— BEGIN Source extract —

A 2020 Choice Outstanding Academic Title

James P. Woodard’s history of consumer capitalism in Brazil, today the world’s fifth most populous country, is at once magisterial, intimate, and penetrating enough to serve as a history of modern Brazil itself. It tells how a new economic outlook took hold over the course of the twentieth century, a time when the United States became Brazil’s most important trading partner and the tastemaker of its better-heeled citizens. In a cultural entangling with the United States, Brazilians saw Chevrolets and Fords replace horse-drawn carriages, railroads lose to a mania for cheap automobile roads, and the fabric of everyday existence rewoven as commerce reached into the deepest spheres of family life.

The United States loomed large in this economic transformation, but American consumer culture was not merely imposed on Brazilians. By the seventies, many elements once thought of as American had slipped their exotic traces and become Brazilian, and this process illuminates how the culture of consumer capitalism became a more genuinely transnational and globalized phenomenon. This commercial and cultural turn is the great untold story of Brazil’s twentieth century, and one key to its twenty-first.

About the Author

James P. Woodard, professor of history at Montclair State University, is the author of A Place in Politics: São Paulo, Brazil, from Seigneurial Republicanism to Regionalist Revolt.

— END Source extract —
— BEGIN Data segment —

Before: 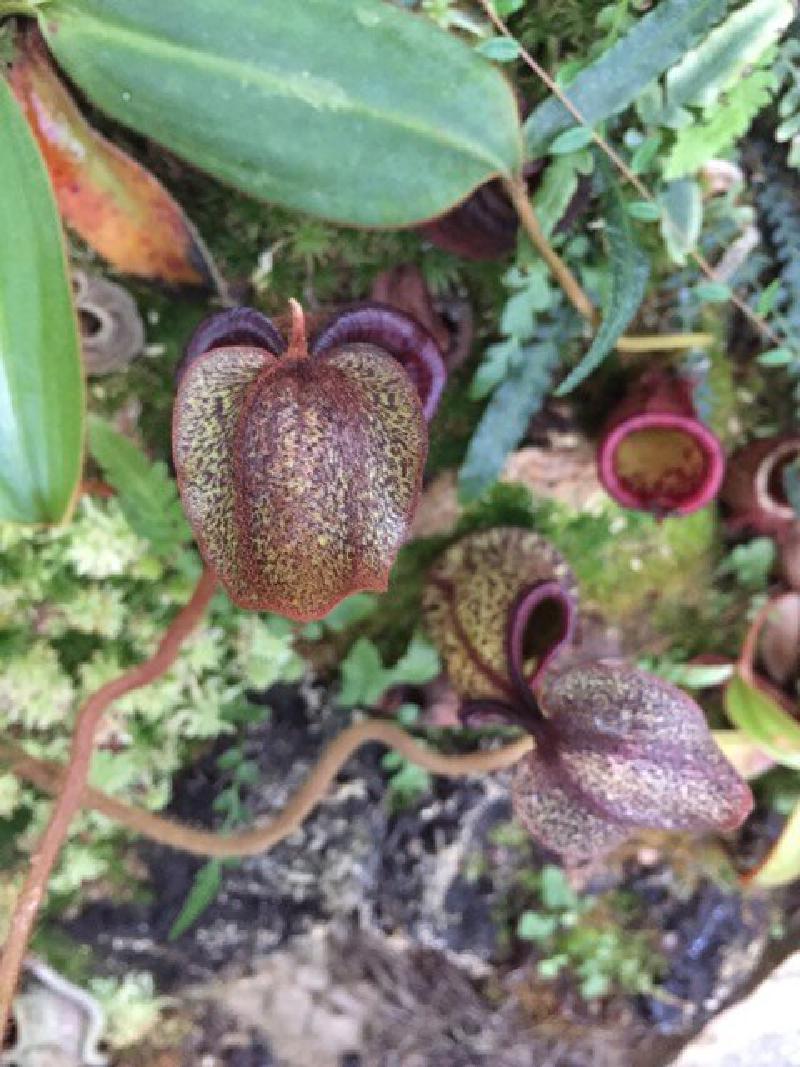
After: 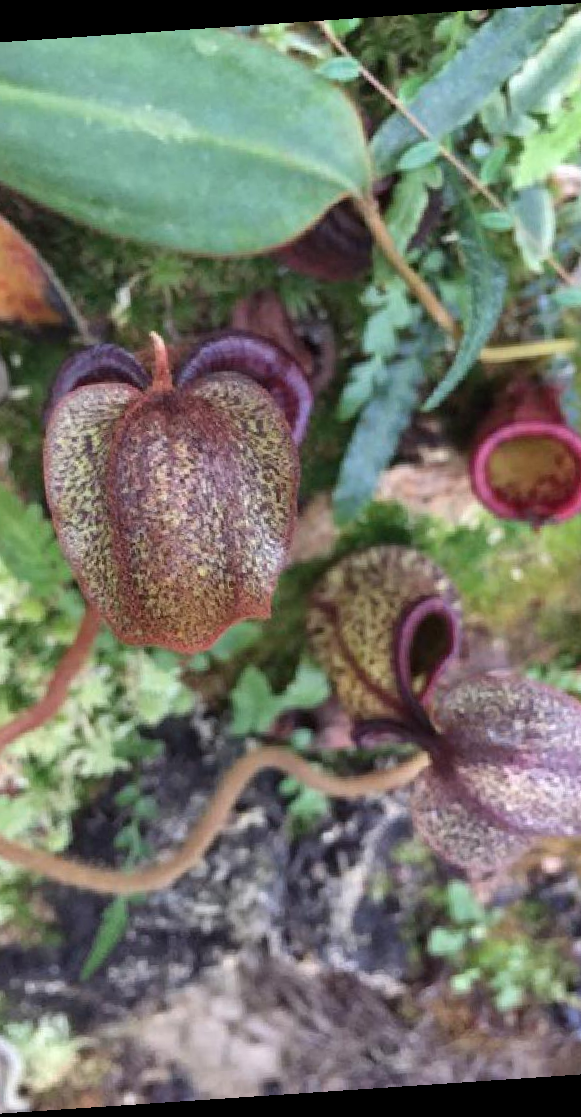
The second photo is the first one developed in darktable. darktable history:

— END Data segment —

### Given request
According to the book description, what makes the history of consumer capitalism in Brazil able to serve as a history of modern Brazil itself? Answer in one to three sentences. The data is separate material from the book description.

### Reply
The book is at once magisterial, intimate, and penetrating. Those qualities make it capable of serving as a history of modern Brazil itself.